Y estas han comenzado con la salida de algunas de las personas de confianza del anterior equipo gestor, que lideraba Borja de la Cierva, y que ocupaban cargos directivos.

Es el caso de María Miralles, reclutada en enero de Oliver Wyman para ser directora de transformación del grupo. Entre las funciones que ha desempeñado hasta ahora se encontraba la de establecer un nuevo modelo de relación con las franquicias, o la de liderar la renovación de las tiendas del grupo. Estos son dos puntos en los que Letterone ha puesto especial énfasis en su propio plan de negocio, que ahora se encargará de ejecutar Karl-Heinz Holland, el nuevo consejero delegado de Dia.

Pese a ostentar un cargo directivo, y formar parte del comité ejecutivo del grupo, Miralles mantenía su puesto como socia en Oliver Wyman.

No ha sido el único cambio, ya que la nueva dirección de Dia también ha decidido prescindir de su director de comunicación, Javier García de la Vega, que ocupaba el cargo desde finales del pasado mes de diciembre.

Entonces, y también durante el mes de enero, Dia acometió una renovación de sus puestos directivos, con la incorporación, entre otros, de Enrique Weickert como director financiero, procedente de OHL, o Pedro Barsanti como director ejecutivo de tecnologías de la información, procedente de Accenture, quienes mantienen, por ahora, sus puestos.

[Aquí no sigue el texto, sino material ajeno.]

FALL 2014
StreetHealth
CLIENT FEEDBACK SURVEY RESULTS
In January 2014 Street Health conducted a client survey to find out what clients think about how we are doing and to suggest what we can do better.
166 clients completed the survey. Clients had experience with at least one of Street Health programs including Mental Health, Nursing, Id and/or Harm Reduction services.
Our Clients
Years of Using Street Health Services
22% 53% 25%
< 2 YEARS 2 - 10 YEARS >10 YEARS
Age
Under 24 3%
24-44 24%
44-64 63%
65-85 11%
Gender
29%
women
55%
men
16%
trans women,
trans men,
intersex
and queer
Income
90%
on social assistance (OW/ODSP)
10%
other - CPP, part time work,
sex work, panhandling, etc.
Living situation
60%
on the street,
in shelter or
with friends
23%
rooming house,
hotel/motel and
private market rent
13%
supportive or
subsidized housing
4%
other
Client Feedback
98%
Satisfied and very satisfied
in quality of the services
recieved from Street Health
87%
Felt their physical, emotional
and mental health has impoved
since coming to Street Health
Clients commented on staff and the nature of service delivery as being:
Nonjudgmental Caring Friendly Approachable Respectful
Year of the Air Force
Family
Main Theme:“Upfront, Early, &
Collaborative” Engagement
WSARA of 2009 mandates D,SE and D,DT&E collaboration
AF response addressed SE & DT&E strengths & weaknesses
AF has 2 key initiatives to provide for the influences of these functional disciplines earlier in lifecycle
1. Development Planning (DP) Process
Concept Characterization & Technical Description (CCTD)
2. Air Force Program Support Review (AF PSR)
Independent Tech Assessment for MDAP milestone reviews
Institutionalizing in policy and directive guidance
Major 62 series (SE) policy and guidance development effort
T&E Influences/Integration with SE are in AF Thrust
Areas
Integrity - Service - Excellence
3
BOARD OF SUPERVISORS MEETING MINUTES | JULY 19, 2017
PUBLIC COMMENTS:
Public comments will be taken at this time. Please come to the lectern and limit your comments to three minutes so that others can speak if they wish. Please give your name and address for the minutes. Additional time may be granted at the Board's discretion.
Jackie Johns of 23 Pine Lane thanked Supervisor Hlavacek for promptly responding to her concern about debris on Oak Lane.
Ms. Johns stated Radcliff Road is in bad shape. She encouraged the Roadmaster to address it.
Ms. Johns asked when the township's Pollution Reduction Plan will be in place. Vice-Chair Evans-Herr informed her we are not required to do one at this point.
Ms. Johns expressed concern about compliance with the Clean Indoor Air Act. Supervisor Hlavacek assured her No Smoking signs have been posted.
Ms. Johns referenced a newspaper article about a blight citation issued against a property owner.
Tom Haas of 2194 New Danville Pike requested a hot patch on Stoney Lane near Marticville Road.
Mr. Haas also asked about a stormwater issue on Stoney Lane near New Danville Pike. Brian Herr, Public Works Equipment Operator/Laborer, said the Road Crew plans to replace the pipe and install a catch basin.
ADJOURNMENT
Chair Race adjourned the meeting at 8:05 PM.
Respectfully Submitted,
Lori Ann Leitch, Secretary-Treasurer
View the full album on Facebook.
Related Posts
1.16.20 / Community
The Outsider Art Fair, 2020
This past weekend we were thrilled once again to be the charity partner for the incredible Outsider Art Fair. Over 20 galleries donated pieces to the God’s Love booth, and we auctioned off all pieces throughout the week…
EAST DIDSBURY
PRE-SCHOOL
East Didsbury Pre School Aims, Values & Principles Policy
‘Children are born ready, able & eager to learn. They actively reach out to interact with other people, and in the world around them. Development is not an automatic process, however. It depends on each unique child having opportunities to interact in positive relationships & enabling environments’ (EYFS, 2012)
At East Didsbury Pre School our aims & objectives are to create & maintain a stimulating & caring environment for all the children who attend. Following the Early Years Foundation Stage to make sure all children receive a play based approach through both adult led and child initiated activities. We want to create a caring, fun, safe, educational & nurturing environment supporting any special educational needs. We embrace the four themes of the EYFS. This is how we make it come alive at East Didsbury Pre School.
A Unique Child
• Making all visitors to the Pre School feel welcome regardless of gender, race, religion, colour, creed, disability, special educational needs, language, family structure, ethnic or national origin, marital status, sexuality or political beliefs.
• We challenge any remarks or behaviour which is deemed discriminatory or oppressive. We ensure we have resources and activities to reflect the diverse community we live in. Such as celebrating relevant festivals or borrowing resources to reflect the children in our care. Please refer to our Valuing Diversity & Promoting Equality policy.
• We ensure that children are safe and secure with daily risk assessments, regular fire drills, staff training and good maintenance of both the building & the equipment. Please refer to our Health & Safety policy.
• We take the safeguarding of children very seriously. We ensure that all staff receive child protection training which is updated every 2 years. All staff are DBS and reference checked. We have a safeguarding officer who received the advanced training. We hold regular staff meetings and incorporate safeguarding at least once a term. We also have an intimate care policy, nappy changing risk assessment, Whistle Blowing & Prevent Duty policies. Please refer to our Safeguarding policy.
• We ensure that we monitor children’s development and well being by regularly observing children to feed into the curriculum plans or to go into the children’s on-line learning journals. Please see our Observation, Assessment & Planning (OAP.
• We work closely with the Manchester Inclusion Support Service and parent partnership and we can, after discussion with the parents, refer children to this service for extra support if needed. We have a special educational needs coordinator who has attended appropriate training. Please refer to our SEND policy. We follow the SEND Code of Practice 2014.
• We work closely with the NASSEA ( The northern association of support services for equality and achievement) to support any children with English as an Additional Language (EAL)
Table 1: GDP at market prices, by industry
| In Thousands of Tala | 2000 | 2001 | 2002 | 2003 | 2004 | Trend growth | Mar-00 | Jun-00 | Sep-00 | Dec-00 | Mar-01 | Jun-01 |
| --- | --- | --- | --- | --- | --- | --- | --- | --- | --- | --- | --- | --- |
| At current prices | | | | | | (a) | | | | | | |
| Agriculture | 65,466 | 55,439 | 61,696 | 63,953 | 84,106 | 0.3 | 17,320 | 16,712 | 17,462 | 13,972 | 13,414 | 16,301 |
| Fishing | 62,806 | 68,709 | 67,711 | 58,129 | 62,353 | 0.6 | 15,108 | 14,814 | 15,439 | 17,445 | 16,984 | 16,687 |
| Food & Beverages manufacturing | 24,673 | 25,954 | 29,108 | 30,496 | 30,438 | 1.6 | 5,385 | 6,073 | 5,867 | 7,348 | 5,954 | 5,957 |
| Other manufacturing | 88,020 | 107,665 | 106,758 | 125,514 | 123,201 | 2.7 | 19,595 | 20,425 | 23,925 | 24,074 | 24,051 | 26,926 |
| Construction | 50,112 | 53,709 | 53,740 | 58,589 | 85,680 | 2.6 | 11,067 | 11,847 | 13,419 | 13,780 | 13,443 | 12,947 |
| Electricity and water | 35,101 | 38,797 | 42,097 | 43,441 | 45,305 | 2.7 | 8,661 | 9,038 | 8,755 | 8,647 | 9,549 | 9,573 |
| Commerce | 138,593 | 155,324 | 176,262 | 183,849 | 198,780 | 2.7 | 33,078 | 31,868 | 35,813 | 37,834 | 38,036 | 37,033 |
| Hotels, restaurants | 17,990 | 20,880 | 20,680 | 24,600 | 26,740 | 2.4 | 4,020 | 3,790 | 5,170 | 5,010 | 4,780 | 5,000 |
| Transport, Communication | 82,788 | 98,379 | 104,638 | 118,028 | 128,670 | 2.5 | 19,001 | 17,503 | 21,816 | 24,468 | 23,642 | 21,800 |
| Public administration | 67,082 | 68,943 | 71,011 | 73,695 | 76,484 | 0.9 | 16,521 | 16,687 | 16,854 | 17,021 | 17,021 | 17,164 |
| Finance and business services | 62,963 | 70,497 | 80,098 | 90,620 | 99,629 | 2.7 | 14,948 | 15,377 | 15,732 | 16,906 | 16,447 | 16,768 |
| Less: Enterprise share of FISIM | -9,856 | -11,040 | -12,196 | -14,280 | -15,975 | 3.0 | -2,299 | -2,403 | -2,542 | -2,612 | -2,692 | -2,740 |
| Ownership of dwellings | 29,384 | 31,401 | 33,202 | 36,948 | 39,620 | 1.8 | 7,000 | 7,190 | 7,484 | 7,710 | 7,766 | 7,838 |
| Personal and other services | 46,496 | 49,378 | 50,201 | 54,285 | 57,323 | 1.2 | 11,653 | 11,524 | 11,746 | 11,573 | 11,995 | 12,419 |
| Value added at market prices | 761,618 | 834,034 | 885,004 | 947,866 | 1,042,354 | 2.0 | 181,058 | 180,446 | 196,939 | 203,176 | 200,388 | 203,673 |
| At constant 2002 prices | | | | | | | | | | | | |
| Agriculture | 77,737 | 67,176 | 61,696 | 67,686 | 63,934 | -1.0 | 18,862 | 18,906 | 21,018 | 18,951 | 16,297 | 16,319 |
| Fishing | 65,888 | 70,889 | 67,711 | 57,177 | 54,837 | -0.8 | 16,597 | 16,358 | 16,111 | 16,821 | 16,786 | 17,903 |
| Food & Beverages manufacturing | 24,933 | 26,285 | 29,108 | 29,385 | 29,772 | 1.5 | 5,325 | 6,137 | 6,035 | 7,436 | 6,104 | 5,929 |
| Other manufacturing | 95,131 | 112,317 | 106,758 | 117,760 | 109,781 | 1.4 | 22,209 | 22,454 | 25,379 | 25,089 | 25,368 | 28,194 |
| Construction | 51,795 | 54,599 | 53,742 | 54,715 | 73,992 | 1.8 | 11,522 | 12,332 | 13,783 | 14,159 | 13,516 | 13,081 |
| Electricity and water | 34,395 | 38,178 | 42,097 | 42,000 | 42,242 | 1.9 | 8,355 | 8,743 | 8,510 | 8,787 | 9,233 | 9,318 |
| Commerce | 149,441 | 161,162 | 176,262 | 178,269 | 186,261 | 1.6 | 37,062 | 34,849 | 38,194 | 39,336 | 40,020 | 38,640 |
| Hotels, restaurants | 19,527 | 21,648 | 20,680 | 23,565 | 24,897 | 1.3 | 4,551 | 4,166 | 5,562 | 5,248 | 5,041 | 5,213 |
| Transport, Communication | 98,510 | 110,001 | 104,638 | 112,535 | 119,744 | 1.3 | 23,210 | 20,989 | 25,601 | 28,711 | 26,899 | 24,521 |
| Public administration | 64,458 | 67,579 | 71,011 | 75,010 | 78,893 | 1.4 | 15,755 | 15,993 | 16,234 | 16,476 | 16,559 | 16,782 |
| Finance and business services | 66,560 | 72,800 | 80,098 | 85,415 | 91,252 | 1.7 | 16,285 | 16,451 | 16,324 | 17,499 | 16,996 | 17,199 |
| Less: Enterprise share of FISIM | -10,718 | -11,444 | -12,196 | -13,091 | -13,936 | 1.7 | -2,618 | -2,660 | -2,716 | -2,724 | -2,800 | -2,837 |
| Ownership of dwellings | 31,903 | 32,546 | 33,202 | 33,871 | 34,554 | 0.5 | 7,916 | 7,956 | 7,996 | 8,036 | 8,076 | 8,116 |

Por otra parte, la agencia de rating Standard & Poor’s ha decidido mantener la calificación crediticia de día en CCC con perspectiva negativa. Esta afirma en su informe que Dia todavía no ha alcanzado uan estructura de capital viable, en tanto que la ampliación de capital de 500 millones aún no se ha llevado a cabo. Letterone, fondo presidido por el magnate ruso Mijail Fridman, tiene de plazo hasta el 19 de julio para acometerla, como detalló en su acuerdo con los bancos acreedores.